8/10
Spicy pre-code Cinderella tale
5 February 2022
And what better time for Cinderella tales than the Great Depression, when shopgirls, secretaries and waitresses (like Mia Farrow in Purple Rose of Cairo) could dream about Prince Charming, or in a pinch a mere millionaire, recognizing their inner goodness, virtue and purity, giving them that ring and whisking them away to live happily ever after.

Such tales became a bit stale and predictable but never fear, this is way before the Production Code took hold and there are several twists and turns before the inevitable.

Leading man Lowell Sherman, who died unexpectedly in 1934 at age 48, was a suave William Powell type onscreen as well as a successful director. Early Irene Dunne, as virtuous stenographer with requisite untamed younger sister, was perfect for conveying the kind of prissiness required for the role.
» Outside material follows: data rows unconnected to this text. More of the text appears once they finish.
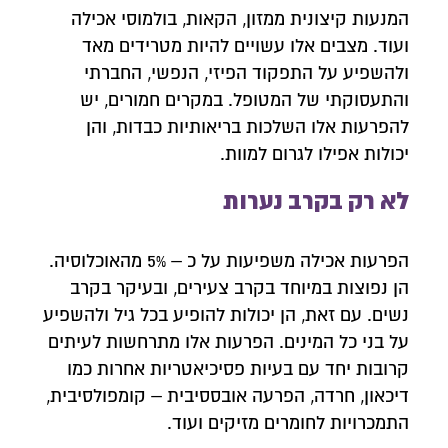
המנעות קיצונית ממזון, הקאות, בולמוסי אכילה
ועוד. מצבים אלו עשויים להיות מטרידים מאד
ולהשפיע על התפקוד הפיזי, הנפשי, החברתי
והתעסוקתי של המטופל. במקרים חמורים, יש
להפרעות אלו השלכות בריאותיות כבדות, והן
יכולות אפילו לגרום למוות.
לא רק בקרב נערות
הפרעות אכילה משפיעות על כ – 5% מהאוכלוסיה.
הן נפוצות במיוחד בקרב צעירים, ובעיקר בקרב
נשים. עם זאת, הן יכולות להופיע בכל גיל ולהשפיע
על בני כל המינים. הפרעות אלו מתרחשות לעיתים
קרובות יחד עם בעיות פסיכיאטריות אחרות כמו
דיכאון, חרדה, הפרעה אובססיבית – קומפולסיבית,
התמכרויות לחומרים מזיקים ועוד.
There are two other gold-digging floozies to contrast with Irene's idealism, one of whom appears briefly in a see-through nightgown towards the end. This really was pre-code. Even Sherman's Jeeves-like butler is a bit of a cad in one scene.
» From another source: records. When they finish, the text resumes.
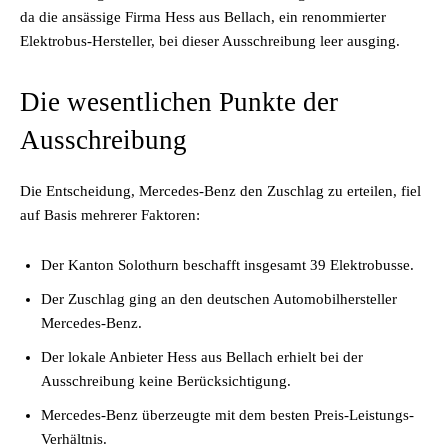
da die ansässige Firma Hess aus Bellach, ein renommierter
Elektrobus-Hersteller, bei dieser Ausschreibung leer ausging.
Die wesentlichen Punkte der
Ausschreibung
Die Entscheidung, Mercedes-Benz den Zuschlag zu erteilen, fiel
auf Basis mehrerer Faktoren:
Der Kanton Solothurn beschafft insgesamt 39 Elektrobusse.
Der Zuschlag ging an den deutschen Automobilhersteller
Mercedes-Benz.
Der lokale Anbieter Hess aus Bellach erhielt bei der
Ausschreibung keine Berücksichtigung.
Mercedes-Benz überzeugte mit dem besten Preis-Leistungs-
Verhältnis.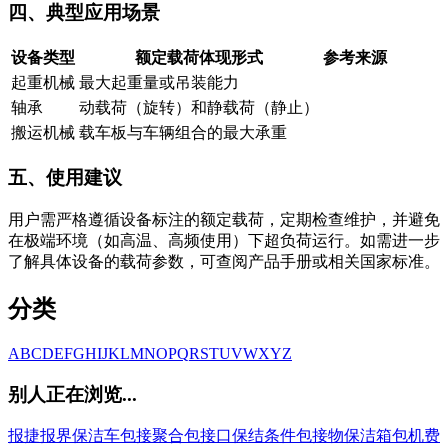
四、典型应用场景
设备类型
额定载荷体现形式
参考来源
起重机械
最大起重量或吊装能力
轴承
动载荷（旋转）和静载荷（静止）
搬运机械
载车板与车辆组合的最大承重
五、使用建议
用户需严格遵循设备标注的额定载荷，定期检查维护，并避免
在极端环境（如高温、高频使用）下超负荷运行。如需进一步
了解具体设备的载荷参数，可查阅产品手册或相关国家标准。
分类
A
B
C
D
E
F
G
H
I
J
K
L
M
N
O
P
Q
R
S
T
U
V
W
X
Y
Z
别人正在浏览...
报捷
报界
保洁车
包接聚合
包接口
保结条件
包接物
保洁箱
包机费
Most of the complications arise from two of Sherman's old flames pursuing him while he pursues Dunne. One of them kind of fades out like the screenwriter forgot about her, or maybe some bits ended up on the cutting room floor. The other is a nasty, if somewhat cartoonish, femme fatale who stirs up some surprisingly serious trouble.

Much snappy dialogue and a good example of the fast-paced adult films that would become unmakeable in Hollywood a few years later.